Collected data
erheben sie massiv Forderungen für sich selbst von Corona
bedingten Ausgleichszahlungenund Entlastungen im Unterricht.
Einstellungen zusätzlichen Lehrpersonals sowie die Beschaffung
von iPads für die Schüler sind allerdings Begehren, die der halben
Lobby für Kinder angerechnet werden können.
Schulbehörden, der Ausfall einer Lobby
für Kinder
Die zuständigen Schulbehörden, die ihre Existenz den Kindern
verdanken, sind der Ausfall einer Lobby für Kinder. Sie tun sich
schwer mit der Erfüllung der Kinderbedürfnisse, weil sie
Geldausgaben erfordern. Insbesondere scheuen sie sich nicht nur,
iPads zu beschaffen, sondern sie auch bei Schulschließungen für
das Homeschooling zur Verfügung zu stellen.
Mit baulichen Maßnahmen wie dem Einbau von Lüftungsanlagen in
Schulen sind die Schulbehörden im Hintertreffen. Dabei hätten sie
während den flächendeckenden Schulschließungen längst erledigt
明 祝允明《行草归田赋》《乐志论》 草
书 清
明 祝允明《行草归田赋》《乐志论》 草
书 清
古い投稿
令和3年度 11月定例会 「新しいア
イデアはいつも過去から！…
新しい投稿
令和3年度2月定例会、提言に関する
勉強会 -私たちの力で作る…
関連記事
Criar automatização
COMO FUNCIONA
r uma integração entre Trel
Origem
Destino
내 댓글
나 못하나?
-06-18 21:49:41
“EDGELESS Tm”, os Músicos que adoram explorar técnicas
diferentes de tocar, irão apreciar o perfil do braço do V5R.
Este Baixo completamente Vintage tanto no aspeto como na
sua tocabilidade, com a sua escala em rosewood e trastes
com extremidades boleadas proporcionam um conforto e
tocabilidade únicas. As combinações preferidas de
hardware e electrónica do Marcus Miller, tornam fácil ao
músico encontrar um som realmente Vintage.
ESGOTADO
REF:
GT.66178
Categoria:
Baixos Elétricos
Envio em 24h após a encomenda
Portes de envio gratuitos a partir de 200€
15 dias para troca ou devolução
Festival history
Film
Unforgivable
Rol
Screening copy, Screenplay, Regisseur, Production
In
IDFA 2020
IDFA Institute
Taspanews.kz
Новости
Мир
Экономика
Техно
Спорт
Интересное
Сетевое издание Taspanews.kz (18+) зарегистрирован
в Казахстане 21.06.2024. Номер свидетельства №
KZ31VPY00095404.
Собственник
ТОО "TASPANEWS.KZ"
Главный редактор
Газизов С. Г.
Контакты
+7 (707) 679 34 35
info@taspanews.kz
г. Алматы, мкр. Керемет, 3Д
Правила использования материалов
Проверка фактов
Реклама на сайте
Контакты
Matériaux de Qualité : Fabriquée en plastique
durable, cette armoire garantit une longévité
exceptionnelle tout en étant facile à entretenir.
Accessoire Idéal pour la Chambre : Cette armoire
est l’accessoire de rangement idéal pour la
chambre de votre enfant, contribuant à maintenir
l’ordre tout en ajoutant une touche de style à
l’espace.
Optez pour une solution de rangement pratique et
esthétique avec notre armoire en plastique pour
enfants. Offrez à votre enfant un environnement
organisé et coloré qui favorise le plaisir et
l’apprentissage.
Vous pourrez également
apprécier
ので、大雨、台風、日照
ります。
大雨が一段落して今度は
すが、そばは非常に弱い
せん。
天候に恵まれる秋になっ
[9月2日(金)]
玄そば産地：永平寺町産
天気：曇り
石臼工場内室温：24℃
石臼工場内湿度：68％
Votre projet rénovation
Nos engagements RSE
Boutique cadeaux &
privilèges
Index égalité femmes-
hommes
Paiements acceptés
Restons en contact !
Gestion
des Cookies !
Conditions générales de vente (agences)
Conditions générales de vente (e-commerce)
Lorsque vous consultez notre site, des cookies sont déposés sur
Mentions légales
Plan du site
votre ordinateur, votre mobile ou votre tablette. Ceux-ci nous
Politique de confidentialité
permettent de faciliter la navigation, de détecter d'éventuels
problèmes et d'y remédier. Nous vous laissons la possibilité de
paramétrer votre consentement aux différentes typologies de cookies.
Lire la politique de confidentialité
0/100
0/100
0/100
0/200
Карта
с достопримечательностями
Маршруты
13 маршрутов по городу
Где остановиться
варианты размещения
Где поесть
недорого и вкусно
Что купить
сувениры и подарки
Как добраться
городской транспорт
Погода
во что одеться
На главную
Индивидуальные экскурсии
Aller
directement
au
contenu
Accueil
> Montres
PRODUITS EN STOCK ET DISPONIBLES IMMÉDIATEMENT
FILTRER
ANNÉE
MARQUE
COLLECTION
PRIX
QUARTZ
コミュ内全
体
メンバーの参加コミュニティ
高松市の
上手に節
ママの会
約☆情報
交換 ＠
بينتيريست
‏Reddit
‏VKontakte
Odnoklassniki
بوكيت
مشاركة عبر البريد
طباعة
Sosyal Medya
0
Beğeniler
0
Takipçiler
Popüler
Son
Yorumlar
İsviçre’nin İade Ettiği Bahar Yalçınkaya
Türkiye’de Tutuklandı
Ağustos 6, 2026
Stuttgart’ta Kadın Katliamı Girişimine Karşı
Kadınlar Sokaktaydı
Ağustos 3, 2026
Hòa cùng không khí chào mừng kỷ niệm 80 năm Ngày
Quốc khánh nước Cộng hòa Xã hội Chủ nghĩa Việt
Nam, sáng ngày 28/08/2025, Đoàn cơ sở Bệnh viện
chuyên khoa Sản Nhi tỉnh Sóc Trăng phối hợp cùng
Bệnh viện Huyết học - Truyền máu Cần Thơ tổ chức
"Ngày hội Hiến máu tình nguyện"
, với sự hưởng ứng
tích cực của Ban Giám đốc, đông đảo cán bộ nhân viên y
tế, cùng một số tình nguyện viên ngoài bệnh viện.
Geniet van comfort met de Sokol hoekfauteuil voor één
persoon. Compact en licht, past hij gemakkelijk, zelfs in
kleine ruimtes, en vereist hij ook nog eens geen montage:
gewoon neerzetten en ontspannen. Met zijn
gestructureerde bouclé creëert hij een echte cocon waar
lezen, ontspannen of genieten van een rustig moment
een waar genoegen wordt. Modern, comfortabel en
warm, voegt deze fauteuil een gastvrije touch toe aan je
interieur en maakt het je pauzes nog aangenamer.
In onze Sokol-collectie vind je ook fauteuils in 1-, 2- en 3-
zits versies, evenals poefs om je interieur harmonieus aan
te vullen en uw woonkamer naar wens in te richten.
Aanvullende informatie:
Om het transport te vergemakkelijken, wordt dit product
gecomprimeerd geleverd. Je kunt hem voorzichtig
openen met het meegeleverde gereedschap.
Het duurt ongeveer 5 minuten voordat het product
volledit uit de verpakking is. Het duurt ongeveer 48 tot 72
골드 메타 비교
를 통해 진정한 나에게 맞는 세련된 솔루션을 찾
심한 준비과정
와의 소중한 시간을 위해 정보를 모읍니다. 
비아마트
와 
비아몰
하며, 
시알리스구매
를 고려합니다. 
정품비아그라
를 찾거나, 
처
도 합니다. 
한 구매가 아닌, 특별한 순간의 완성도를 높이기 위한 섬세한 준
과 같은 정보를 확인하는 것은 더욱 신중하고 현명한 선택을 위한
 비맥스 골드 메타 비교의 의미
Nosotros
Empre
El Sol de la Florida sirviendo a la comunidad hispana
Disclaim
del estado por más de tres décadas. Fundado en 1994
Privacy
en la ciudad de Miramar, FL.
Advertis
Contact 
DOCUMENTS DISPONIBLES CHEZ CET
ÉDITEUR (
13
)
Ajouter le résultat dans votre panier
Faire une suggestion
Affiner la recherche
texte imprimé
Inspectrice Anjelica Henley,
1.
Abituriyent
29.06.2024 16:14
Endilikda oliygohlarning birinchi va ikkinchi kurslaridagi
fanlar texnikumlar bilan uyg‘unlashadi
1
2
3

## Work instructions
Your answer should be the lines of the records that include the word "armoire".

## Solved exercise
durable, cette armoire garantit une longévité
Accessoire Idéal pour la Chambre : Cette armoire
esthétique avec notre armoire en plastique pour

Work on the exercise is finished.